==== Records shown
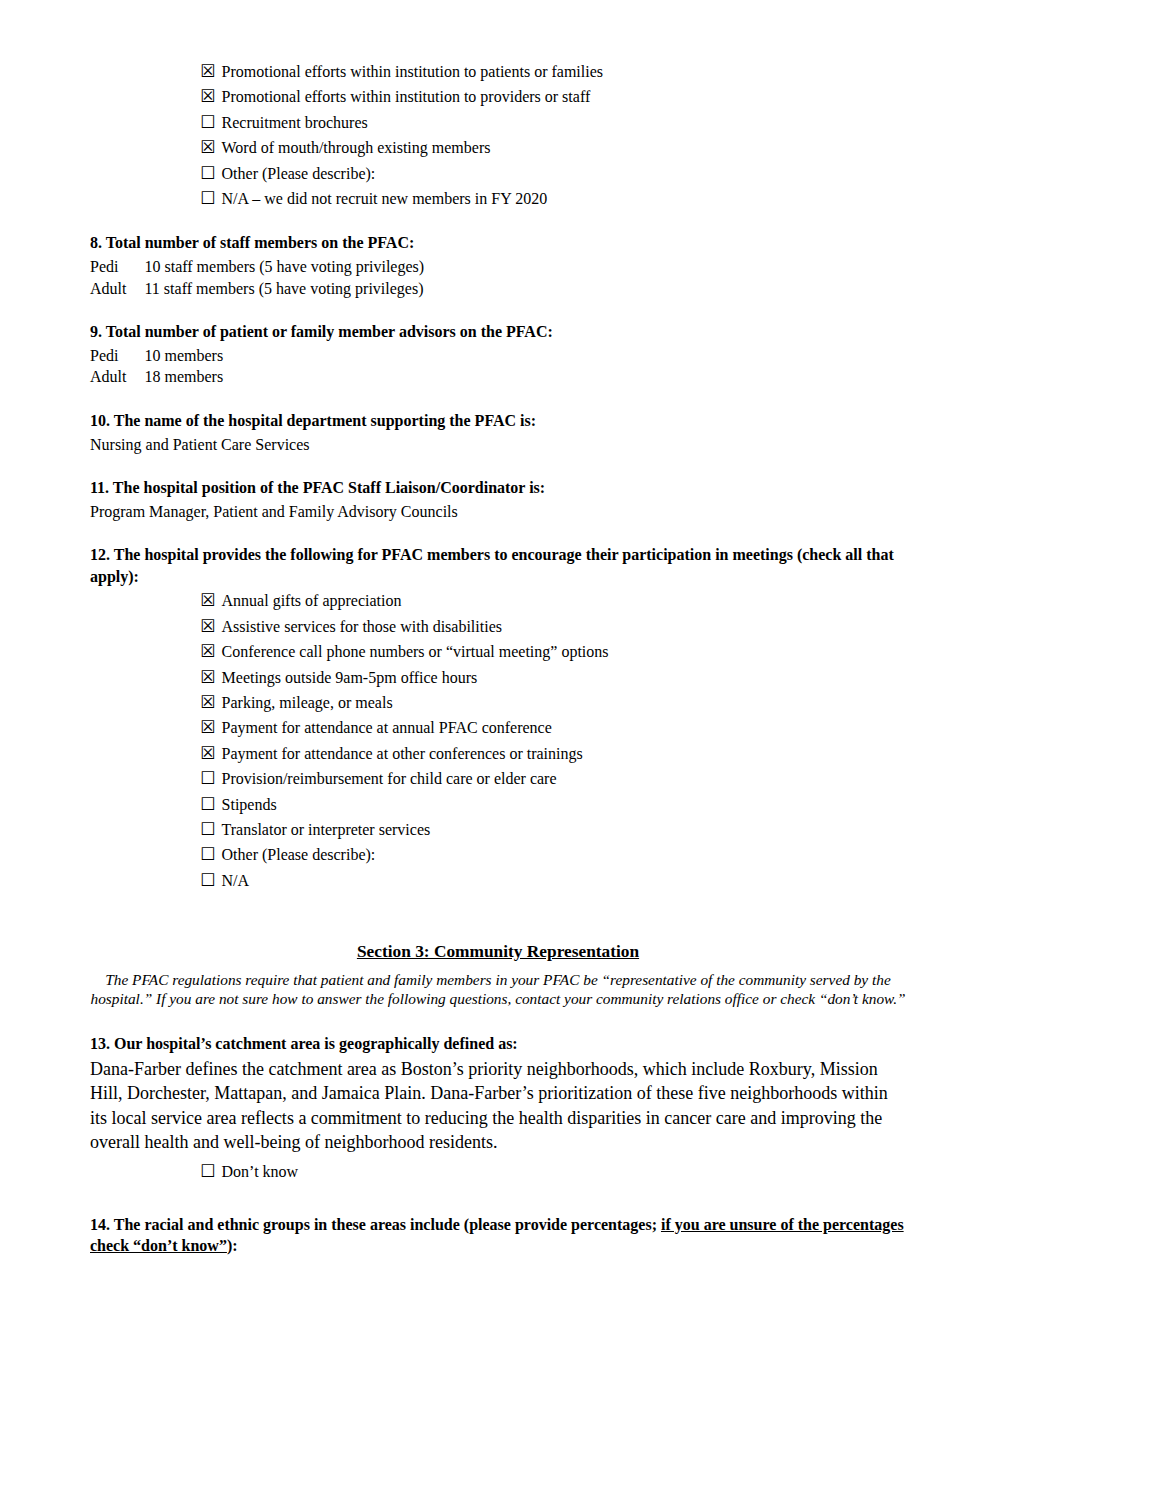☒Promotional efforts within institution to patients or families
☒Promotional efforts within institution to providers or staff
☐Recruitment brochures
☒Word of mouth/through existing members
☐Other (Please describe):
☐N/A – we did not recruit new members in FY 2020
8. Total number of staff members on the PFAC:
| Pedi | 10 staff members (5 have voting privileges) |
| Adult | 11 staff members (5 have voting privileges) |
9. Total number of patient or family member advisors on the PFAC:
| Pedi | 10 members |
| Adult | 18 members |
10. The name of the hospital department supporting the PFAC is:
Nursing and Patient Care Services
11. The hospital position of the PFAC Staff Liaison/Coordinator is:
Program Manager, Patient and Family Advisory Councils
12. The hospital provides the following for PFAC members to encourage their participation in meetings (check all that apply):
☒Annual gifts of appreciation
☒Assistive services for those with disabilities
☒Conference call phone numbers or “virtual meeting” options
☒Meetings outside 9am-5pm office hours
☒Parking, mileage, or meals
☒Payment for attendance at annual PFAC conference
☒Payment for attendance at other conferences or trainings
☐Provision/reimbursement for child care or elder care
☐Stipends
☐Translator or interpreter services
☐Other (Please describe):
☐N/A
Section 3: Community Representation
The PFAC regulations require that patient and family members in your PFAC be “representative of the community served by the hospital.” If you are not sure how to answer the following questions, contact your community relations office or check “don’t know.”
13. Our hospital’s catchment area is geographically defined as:
Dana-Farber defines the catchment area as Boston’s priority neighborhoods, which include Roxbury, Mission Hill, Dorchester, Mattapan, and Jamaica Plain. Dana-Farber’s prioritization of these five neighborhoods within its local service area reflects a commitment to reducing the health disparities in cancer care and improving the overall health and well-being of neighborhood residents.
☐Don’t know
14. The racial and ethnic groups in these areas include (please provide percentages; if you are unsure of the percentages check “don’t know”):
========
**Directions for this task**
Please transcribe each entry exactly, but skip any picture it holds.

**Answer section**
☒Promotional efforts within institution to patients or families
☒Promotional efforts within institution to providers or staff
☐Recruitment brochures
☒Word of mouth/through existing members
☐Other (Please describe):
☐N/A – we did not recruit new members in FY 2020
8. Total number of staff members on the PFAC:
| Pedi | 10 staff members (5 have voting privileges) |
| Adult | 11 staff members (5 have voting privileges) |
9. Total number of patient or family member advisors on the PFAC:
| Pedi | 10 members |
| Adult | 18 members |
10. The name of the hospital department supporting the PFAC is:
Nursing and Patient Care Services
11. The hospital position of the PFAC Staff Liaison/Coordinator is:
Program Manager, Patient and Family Advisory Councils
12. The hospital provides the following for PFAC members to encourage their participation in meetings (check all that apply):
☒Annual gifts of appreciation
☒Assistive services for those with disabilities
☒Conference call phone numbers or “virtual meeting” options
☒Meetings outside 9am-5pm office hours
☒Parking, mileage, or meals
☒Payment for attendance at annual PFAC conference
☒Payment for attendance at other conferences or trainings
☐Provision/reimbursement for child care or elder care
☐Stipends
☐Translator or interpreter services
☐Other (Please describe):
☐N/A
Section 3: Community Representation
The PFAC regulations require that patient and family members in your PFAC be “representative of the community served by the hospital.” If you are not sure how to answer the following questions, contact your community relations office or check “don’t know.”
13. Our hospital’s catchment area is geographically defined as:
Dana-Farber defines the catchment area as Boston’s priority neighborhoods, which include Roxbury, Mission Hill, Dorchester, Mattapan, and Jamaica Plain. Dana-Farber’s prioritization of these five neighborhoods within its local service area reflects a commitment to reducing the health disparities in cancer care and improving the overall health and well-being of neighborhood residents.
☐Don’t know
14. The racial and ethnic groups in these areas include (please provide percentages; if you are unsure of the percentages check “don’t know”):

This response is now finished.